Author: Eray Ozkural, PhD
Bitdrill is a highly efficient sequential frequent itemset mining tool, library, and assorted scripts, tools and bits and pieces.
The algorithm uses kDCI up to level 2, and then uses a vertical mining algorithm which dynamically switches between tidlists or a dense representation for items according to sparsity.
In our benchmarks, bitdrill turned out to be the fastest frequent itemset mining algorithm.
The package also includes other sequential miners for comparison and inclusion in a larger framework that permits some algorithmic experimentation. In particular, take a look at the python scripts which might be quite useful when prototyping an algorithm.

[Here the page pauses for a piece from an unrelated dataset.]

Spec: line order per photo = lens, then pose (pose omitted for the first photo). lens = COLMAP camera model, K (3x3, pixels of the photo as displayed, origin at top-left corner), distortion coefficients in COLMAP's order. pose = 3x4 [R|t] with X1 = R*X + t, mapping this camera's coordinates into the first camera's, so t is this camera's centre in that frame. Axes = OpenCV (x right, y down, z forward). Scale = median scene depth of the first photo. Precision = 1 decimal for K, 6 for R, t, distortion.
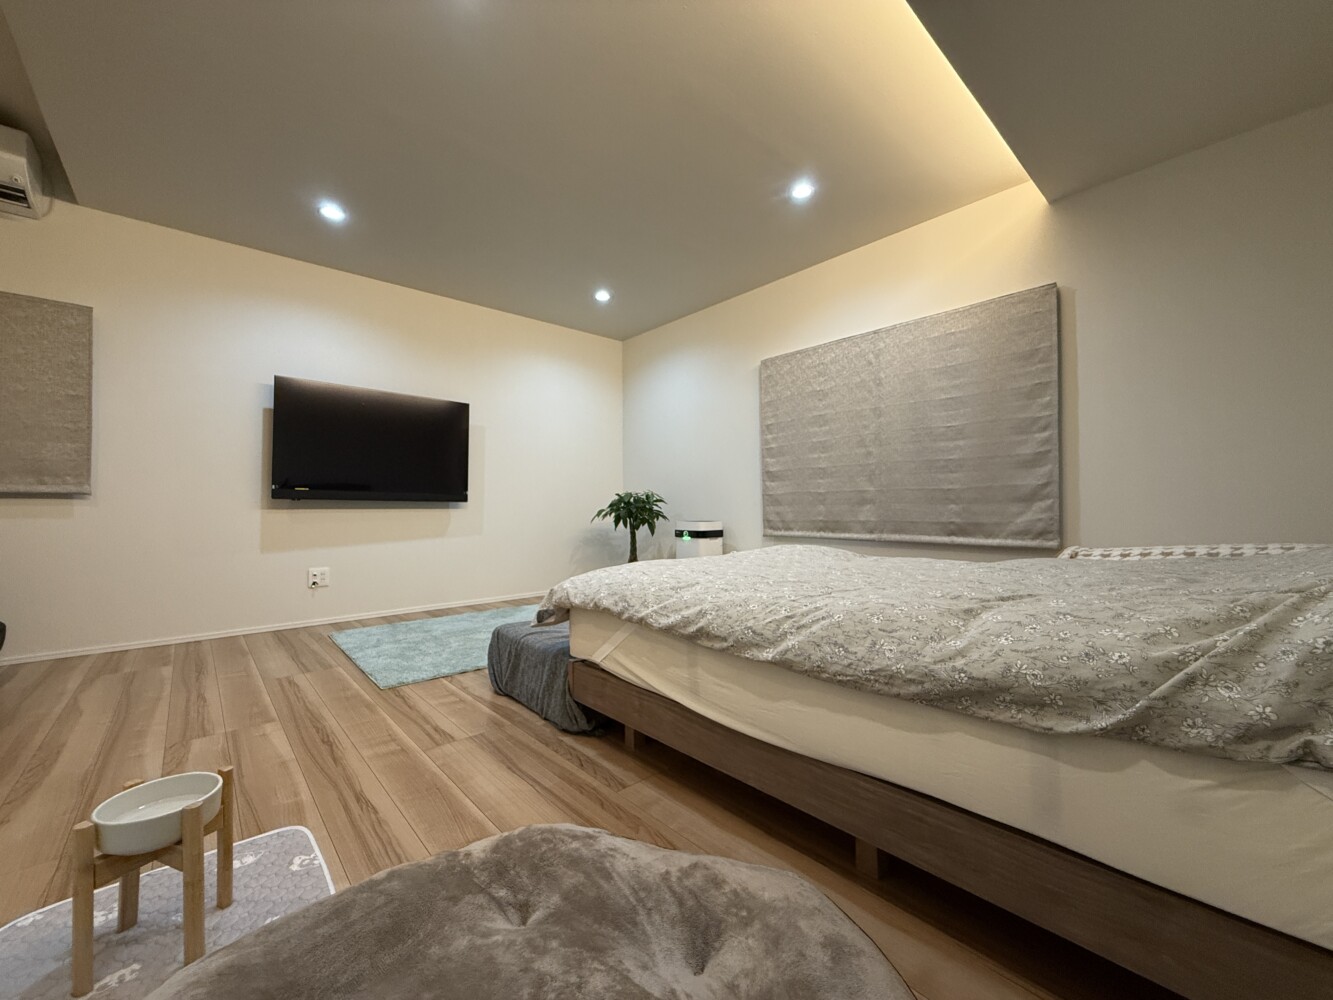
lens RADIAL K [[529.0, 0, 663.3], [0, 529.0, 502.8], [0, 0, 1]] dist [-0.002334, -0.000195]
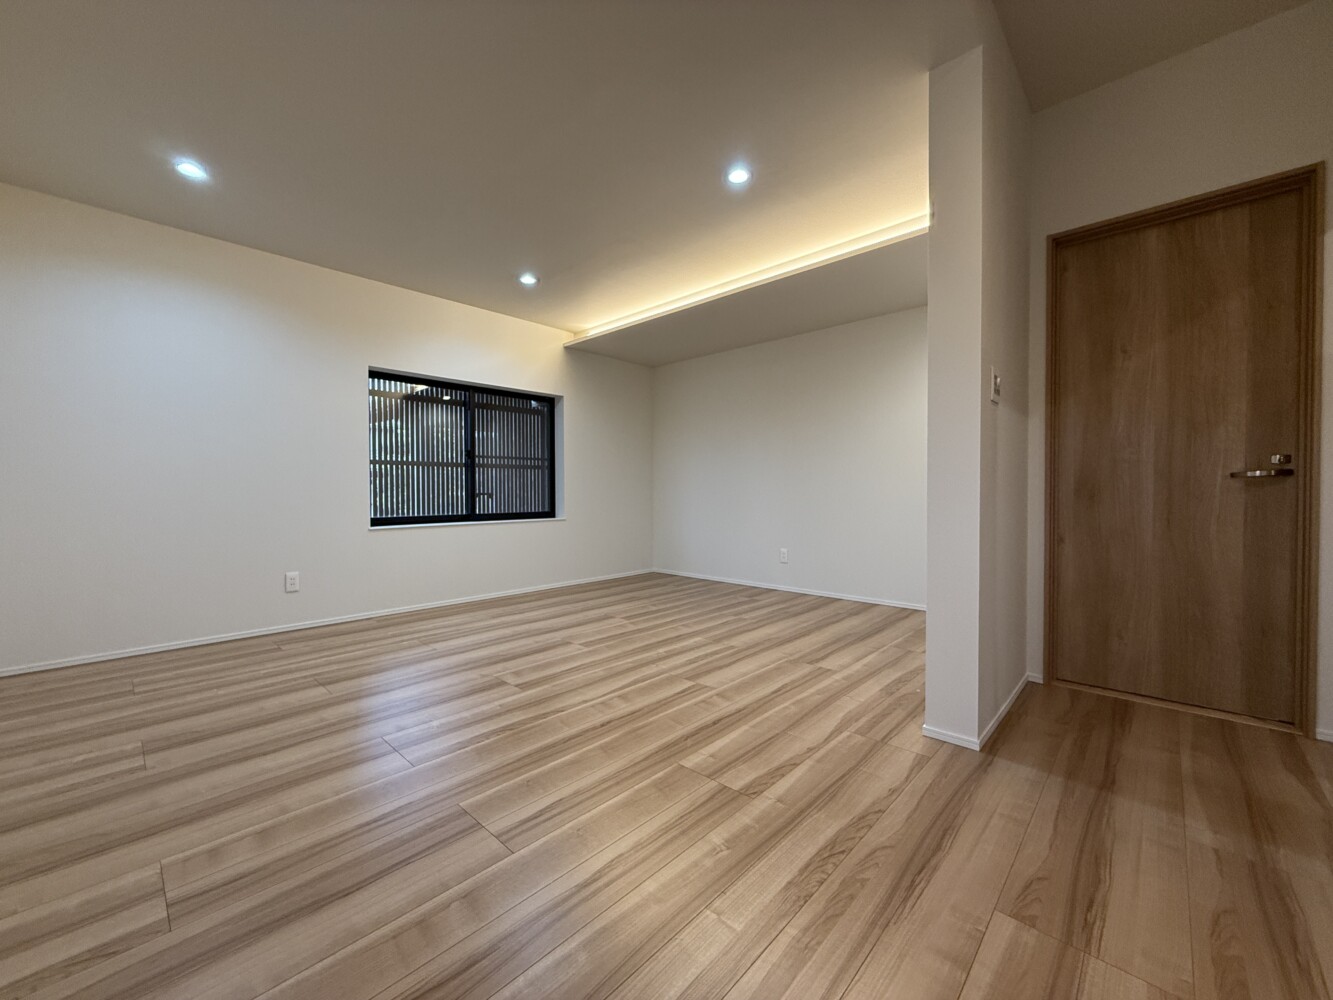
lens RADIAL K [[529.0, 0, 660.4], [0, 529.0, 499.6], [0, 0, 1]] dist [-0.002334, -0.000195]
pose [[-0.079295, -0.008451, 0.996815, -1.101361], [-0.007603, 0.999940, 0.007872, -0.035401], [-0.996822, -0.006955, -0.079354, 0.743252]]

- aux: auxiliary data mining tools
- bin: sh scripts and local binary install dir
- build: justmake build configuration
- config: automatic configuration files
- data: test and benchmark data
- assoc-gen: synthetic data generator
- graphs: some sample F2 graphs
- test: small test datasets
- doc: documents (see README's)
- justmake: justmake Makefile library
- lib: local library install dir
- perf: python benchmark scripts
- scripts: python data mining scripts
- src: C++, and haskell source code
KDCI, AIM, DCIClosed codes have been used for some of the programs in the distribution.

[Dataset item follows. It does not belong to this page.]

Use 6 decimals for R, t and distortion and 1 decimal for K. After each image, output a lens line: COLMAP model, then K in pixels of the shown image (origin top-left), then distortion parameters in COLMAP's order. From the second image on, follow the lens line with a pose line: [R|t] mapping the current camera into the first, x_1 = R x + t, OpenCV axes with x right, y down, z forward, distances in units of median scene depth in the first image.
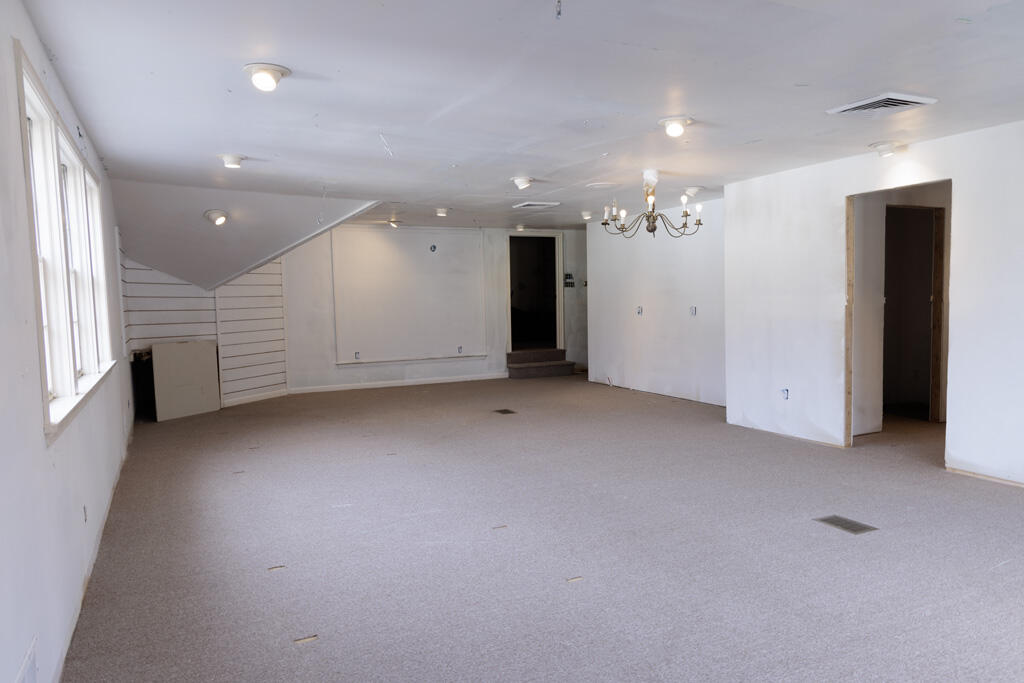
lens RADIAL K [[697.6, 0, 513.6], [0, 697.6, 346.0], [0, 0, 1]] dist [0.022775, -0.000501]
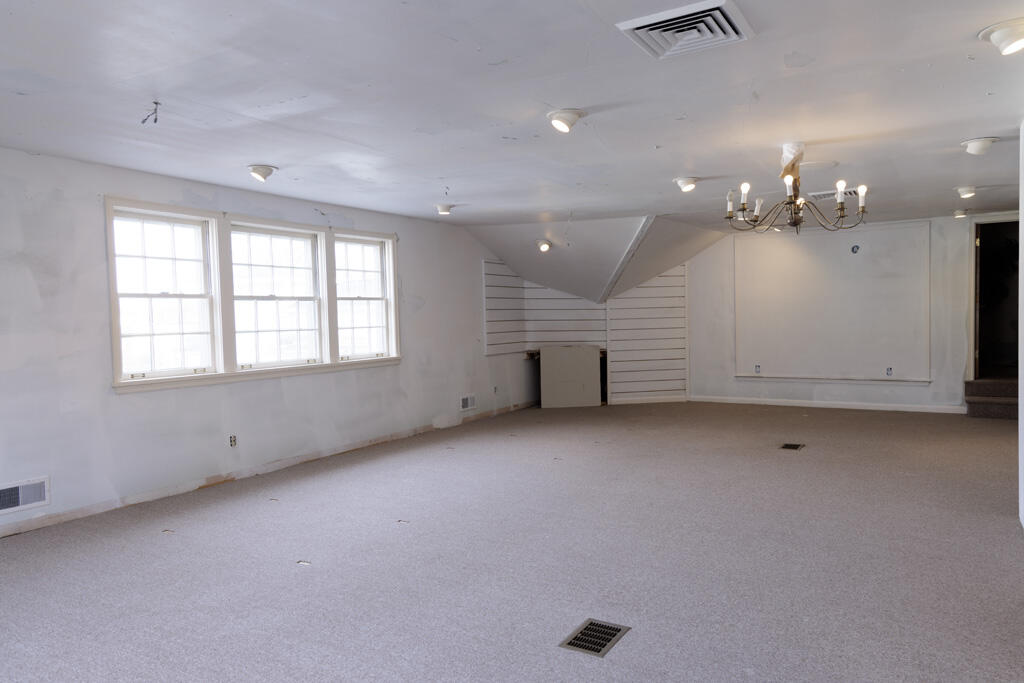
lens RADIAL K [[697.6, 0, 514.3], [0, 697.6, 337.0], [0, 0, 1]] dist [0.022775, -0.000501]
pose [[0.550766, 0.033577, -0.833984, 0.410125], [-0.049520, 0.998745, 0.007508, -0.021774], [0.833190, 0.037164, 0.551737, 0.211357]]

Bitdrill is the sequential miner used in this paper: http://ieeexplore.ieee.org/document/5703072/
Eray Özkural, Bora Uçar, Cevdet Aykanat: Parallel Frequent Item Set Mining with Selective Item Replication. IEEE Trans. Parallel Distrib. Syst. 22(10): 1632-1640 (2011)

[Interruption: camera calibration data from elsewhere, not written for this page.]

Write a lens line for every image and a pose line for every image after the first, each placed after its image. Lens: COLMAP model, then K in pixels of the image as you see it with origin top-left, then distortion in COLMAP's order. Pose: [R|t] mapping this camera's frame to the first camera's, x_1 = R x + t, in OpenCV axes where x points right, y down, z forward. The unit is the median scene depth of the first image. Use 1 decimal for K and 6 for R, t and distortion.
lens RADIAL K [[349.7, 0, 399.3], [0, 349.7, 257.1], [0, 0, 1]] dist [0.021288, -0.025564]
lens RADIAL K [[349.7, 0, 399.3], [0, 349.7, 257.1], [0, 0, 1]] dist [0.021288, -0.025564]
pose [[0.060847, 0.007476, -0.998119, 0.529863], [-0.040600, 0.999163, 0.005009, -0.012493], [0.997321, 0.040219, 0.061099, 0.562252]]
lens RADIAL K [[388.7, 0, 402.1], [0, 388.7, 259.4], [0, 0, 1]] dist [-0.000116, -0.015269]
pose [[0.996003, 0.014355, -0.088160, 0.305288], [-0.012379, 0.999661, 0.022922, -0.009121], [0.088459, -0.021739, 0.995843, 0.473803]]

Please cite it if you use it in your research.
We are making this tool publicly available for the sake of sharing our results with the data mining community. Thanks a lot to the researchers in the data mining and parallel computing community who read our work and cited the paper. We are likely going to release the parallel version, as well, but it needs a bit of a cleanup.